Die dramatischen Veränderungen, die wir durch die Digitalisierung in der Handelslandschaft sehen, spiegeln sich in vielen anderen Branchen wieder. Viel wurde bereits über das disruptive Potenzial von Uber für die Transportbranche und Airbnb für das Hotelgewerbe geschrieben. Vermittlungsportale haben hier wie dort die Customer Journey und damit den Kundenzugang radikal verändert. Aber für Versicherungen oder auch Banken verändert sich das Wettbewerbsumfeld dramatisch, wie die Aufnahme der Wirecard-AG in den DAX sichtbar aufzeigt. Überall sind Märkte im Umbruch, es gilt Geschäftsmodelle (weiter) zu entwickeln, die ihren Kunden durch die Digitalisierung einen echten Mehrwert bieten – egal ob im Handel oder der Bankenwelt.
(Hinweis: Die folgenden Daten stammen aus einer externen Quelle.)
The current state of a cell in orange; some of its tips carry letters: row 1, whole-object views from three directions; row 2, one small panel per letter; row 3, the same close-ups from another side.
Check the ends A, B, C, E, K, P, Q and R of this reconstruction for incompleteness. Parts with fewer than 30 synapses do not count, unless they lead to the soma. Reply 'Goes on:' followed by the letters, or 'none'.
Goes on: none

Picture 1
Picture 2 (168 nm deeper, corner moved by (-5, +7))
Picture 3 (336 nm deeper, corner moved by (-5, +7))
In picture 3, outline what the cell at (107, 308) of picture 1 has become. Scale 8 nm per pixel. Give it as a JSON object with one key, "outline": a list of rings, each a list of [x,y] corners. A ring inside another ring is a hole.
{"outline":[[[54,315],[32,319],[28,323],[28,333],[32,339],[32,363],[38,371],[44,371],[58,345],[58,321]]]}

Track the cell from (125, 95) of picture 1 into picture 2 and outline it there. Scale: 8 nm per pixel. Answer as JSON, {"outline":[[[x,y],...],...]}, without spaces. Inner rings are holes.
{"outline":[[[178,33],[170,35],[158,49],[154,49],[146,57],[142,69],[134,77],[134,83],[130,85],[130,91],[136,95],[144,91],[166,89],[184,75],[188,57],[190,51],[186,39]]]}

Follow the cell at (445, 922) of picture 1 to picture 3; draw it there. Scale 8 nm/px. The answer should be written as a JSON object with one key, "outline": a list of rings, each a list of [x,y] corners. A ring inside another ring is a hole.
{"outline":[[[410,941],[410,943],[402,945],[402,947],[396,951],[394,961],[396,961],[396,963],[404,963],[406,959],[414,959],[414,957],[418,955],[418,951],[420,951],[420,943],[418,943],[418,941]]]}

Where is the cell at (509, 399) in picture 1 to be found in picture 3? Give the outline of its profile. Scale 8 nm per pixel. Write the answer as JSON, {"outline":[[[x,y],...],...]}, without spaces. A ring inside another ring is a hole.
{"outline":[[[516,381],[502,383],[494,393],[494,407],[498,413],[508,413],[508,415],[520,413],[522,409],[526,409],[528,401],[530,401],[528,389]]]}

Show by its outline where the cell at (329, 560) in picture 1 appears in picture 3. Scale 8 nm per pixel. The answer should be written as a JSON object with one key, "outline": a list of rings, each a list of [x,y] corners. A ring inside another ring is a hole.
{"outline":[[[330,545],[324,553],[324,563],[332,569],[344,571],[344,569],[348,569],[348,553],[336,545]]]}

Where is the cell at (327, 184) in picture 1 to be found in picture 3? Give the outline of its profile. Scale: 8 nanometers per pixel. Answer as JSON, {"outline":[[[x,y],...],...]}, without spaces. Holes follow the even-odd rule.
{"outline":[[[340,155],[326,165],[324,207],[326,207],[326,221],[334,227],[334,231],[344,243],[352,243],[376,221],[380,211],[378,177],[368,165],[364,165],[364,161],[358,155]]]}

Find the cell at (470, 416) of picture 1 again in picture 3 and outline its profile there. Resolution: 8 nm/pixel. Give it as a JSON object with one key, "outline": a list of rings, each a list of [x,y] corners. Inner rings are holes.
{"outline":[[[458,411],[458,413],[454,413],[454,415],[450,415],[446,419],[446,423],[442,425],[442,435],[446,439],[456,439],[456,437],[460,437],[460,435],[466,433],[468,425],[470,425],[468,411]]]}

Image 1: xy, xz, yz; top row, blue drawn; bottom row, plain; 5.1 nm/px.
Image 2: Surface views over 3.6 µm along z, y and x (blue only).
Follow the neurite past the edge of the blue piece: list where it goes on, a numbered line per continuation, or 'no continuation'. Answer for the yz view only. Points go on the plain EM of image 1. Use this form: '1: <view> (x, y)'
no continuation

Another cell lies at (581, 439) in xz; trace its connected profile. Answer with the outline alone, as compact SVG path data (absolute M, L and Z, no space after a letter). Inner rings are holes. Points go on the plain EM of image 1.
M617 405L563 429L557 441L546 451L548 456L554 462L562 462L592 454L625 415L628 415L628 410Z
Gerade im Handel ist es dabei wichtig zu erkennen, wo die USPs für das eigene Geschäftsmodell liegen und diese in den Mittelpunkt zu stellen. Kundenzufriedenheit zum Beispiel wird auch mit pünktlichen, verlässlichen Lieferzeiten und Warenverfügbarkeit in Einklang mit einem strategisch zusammengestellten Produktportfolio erreicht. Kundenzentrierung, Geschwindigkeit und Agilität sind dabei die entscheidenden Erfolgsfaktoren.  

Anmerkung der Redaktion: Gastartikel und Interviewantworten spiegeln nicht unbedingt die Meinung des Merchant-Magzines wieder. Sie sind Basis für einen gegenseitigen Austausch rund um die vielfältige Welt von Amazonhandel und Ecommerce.